Since joining the executive team at RS Group, Jordan is not only the youngest person in the room, he is also the only openly gay member of the Executive Committee.
He thinks it’s really sad that so many leaders still feel like they can't be out at work for fear that it will impact their career in some way.
“But I firmly believe that change is afoot, as more baby boomers roll off executive committees and younger generations take their place. While most of us will have experienced the frustrations and limitations of our own generational norms, you only need to look at the millennials and Gen Z to see how quickly things are changing. Their view of the world is completely different, especially on issues like ethnicity, disability and sexuality,” he notes.
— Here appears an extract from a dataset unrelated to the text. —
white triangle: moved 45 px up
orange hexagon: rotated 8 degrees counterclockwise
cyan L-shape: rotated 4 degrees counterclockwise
“For example, I accompanied a friend to pick up her son from his first day at secondary school a few months ago. He ran out and said Uncle Jordan, you'd never guess, but there are six people in my year who are out,” he recalled. “Not only was that wonderful to hear, but the polar opposite of my own experience of school, just thirty years earlier. For me it really spelled progress.”
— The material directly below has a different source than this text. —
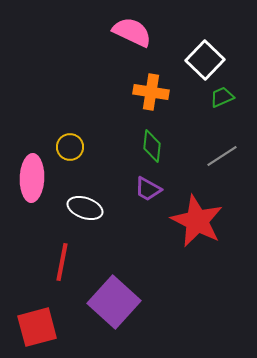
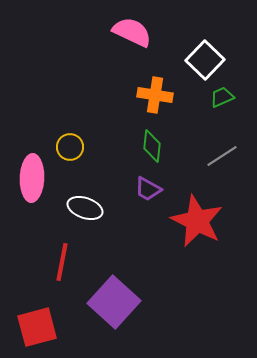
orange cross: moved 4 px right, 3 px down
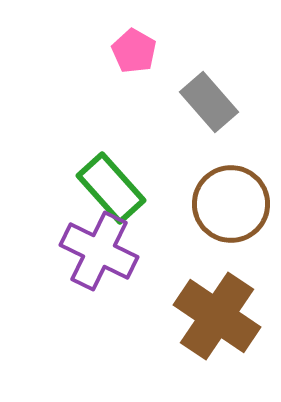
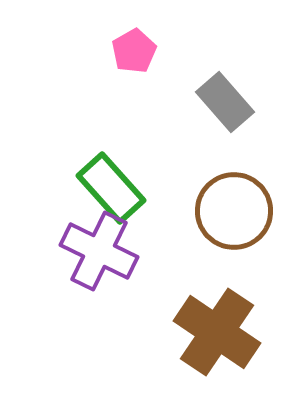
pink pentagon: rotated 12 degrees clockwise
gray rectangle: moved 16 px right
brown circle: moved 3 px right, 7 px down
brown cross: moved 16 px down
Things have definitely changed a lot since his youth, when Jordan was bullied at school simply for his sexuality and daring to be different. His “fighting spirit”, which he attributes to his mum (who was a single parent and raised him and his younger brother in rural Lancashire), got him through those early years and gave him the confidence to be himself, shape a successful career and become an authentic leader.
He’s also doing his part to be a role model for other leaders and upcoming generations to follow. As well as coaching the next generation of LGBTQ+ talent at RS Group, Jordan is also a trustee for The Proud Trust, an LGBTQ+ charity that supports young people through youth groups, peer support, mentoring programmes, and the Proud Connections’ chat service.
“My role, as the most senior gay person in this business, is to be a role model and practise what I preach by showing up as myself every day and supporting our leaders to create a culture where people feel comfortable to do the same,” he shares.
Of course, his sexuality doesn’t define him either, he adds. “People are more than one or two aspects of diversity, so whether or not you have a disability or are neurodiverse, and regardless of how you identify, we want to do our best to create that work environment where employees feel that they belong and feel proud and excited to come to work.”
Jordan is aware that this is an ambitious undertaking. But he’s not someone who shies away from difficult tasks. In fact, he wants to move away from labels and siloed conversations to more intersectional ones “despite some people still resisting integration or being open to viewing things differently, which is usually the case especially if they have been a victim of say LGBTQ+ hate crime or racism,” he highlights.
He has already rolled up his sleeves and started to work on that, as well as finding the “common denominator(s) that will motivate staff worldwide to jump out of bed every morning to fulfill RS Group’s organisational purpose of ‘Making Amazing Happen For A Better World’.”
On a more personal note, in July this year, he will be marrying the man of his dreams. In short, Jordan is looking forward to a busy and testing, yet exciting year ahead, both professionally and personally.